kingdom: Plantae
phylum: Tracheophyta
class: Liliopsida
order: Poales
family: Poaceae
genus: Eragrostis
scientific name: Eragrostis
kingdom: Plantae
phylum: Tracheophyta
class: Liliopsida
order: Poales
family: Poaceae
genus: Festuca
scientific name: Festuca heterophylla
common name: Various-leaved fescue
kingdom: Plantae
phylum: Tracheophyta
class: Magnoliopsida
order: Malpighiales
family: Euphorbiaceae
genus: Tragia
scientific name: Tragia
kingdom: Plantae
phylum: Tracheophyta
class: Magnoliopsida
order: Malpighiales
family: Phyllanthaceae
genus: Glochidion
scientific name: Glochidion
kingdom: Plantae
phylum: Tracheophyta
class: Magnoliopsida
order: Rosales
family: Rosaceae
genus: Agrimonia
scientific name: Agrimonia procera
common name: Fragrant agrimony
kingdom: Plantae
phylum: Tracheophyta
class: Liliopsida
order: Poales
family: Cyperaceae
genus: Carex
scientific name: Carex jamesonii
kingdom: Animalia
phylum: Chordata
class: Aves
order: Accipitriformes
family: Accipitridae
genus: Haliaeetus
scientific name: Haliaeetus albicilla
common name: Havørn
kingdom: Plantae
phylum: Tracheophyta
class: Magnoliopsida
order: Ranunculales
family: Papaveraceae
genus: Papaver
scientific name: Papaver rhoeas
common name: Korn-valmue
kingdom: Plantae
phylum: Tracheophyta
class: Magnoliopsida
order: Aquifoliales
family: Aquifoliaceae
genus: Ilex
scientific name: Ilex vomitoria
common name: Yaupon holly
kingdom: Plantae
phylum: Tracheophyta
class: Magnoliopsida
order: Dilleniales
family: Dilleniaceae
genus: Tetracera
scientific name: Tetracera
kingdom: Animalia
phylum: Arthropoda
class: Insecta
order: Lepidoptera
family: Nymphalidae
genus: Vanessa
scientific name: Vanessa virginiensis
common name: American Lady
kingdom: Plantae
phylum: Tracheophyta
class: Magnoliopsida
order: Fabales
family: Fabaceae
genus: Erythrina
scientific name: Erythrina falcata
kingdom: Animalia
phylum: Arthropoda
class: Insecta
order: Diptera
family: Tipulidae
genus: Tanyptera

▬▬▬▬▬▬

• Your instructions: Rewrite every line from all the records above as a JSON list of strings, one string per line, with blank lines left out.

• Task result:
[
  "kingdom: Plantae",
  "phylum: Tracheophyta",
  "class: Liliopsida",
  "order: Poales",
  "family: Poaceae",
  "genus: Eragrostis",
  "scientific name: Eragrostis",
  "kingdom: Plantae",
  "phylum: Tracheophyta",
  "class: Liliopsida",
  "order: Poales",
  "family: Poaceae",
  "genus: Festuca",
  "scientific name: Festuca heterophylla",
  "common name: Various-leaved fescue",
  "kingdom: Plantae",
  "phylum: Tracheophyta",
  "class: Magnoliopsida",
  "order: Malpighiales",
  "family: Euphorbiaceae",
  "genus: Tragia",
  "scientific name: Tragia",
  "kingdom: Plantae",
  "phylum: Tracheophyta",
  "class: Magnoliopsida",
  "order: Malpighiales",
  "family: Phyllanthaceae",
  "genus: Glochidion",
  "scientific name: Glochidion",
  "kingdom: Plantae",
  "phylum: Tracheophyta",
  "class: Magnoliopsida",
  "order: Rosales",
  "family: Rosaceae",
  "genus: Agrimonia",
  "scientific name: Agrimonia procera",
  "common name: Fragrant agrimony",
  "kingdom: Plantae",
  "phylum: Tracheophyta",
  "class: Liliopsida",
  "order: Poales",
  "family: Cyperaceae",
  "genus: Carex",
  "scientific name: Carex jamesonii",
  "kingdom: Animalia",
  "phylum: Chordata",
  "class: Aves",
  "order: Accipitriformes",
  "family: Accipitridae",
  "genus: Haliaeetus",
  "scientific name: Haliaeetus albicilla",
  "common name: Havørn",
  "kingdom: Plantae",
  "phylum: Tracheophyta",
  "class: Magnoliopsida",
  "order: Ranunculales",
  "family: Papaveraceae",
  "genus: Papaver",
  "scientific name: Papaver rhoeas",
  "common name: Korn-valmue",
  "kingdom: Plantae",
  "phylum: Tracheophyta",
  "class: Magnoliopsida",
  "order: Aquifoliales",
  "family: Aquifoliaceae",
  "genus: Ilex",
  "scientific name: Ilex vomitoria",
  "common name: Yaupon holly",
  "kingdom: Plantae",
  "phylum: Tracheophyta",
  "class: Magnoliopsida",
  "order: Dilleniales",
  "family: Dilleniaceae",
  "genus: Tetracera",
  "scientific name: Tetracera",
  "kingdom: Animalia",
  "phylum: Arthropoda",
  "class: Insecta",
  "order: Lepidoptera",
  "family: Nymphalidae",
  "genus: Vanessa",
  "scientific name: Vanessa virginiensis",
  "common name: American Lady",
  "kingdom: Plantae",
  "phylum: Tracheophyta",
  "class: Magnoliopsida",
  "order: Fabales",
  "family: Fabaceae",
  "genus: Erythrina",
  "scientific name: Erythrina falcata",
  "kingdom: Animalia",
  "phylum: Arthropoda",
  "class: Insecta",
  "order: Diptera",
  "family: Tipulidae",
  "genus: Tanyptera"
]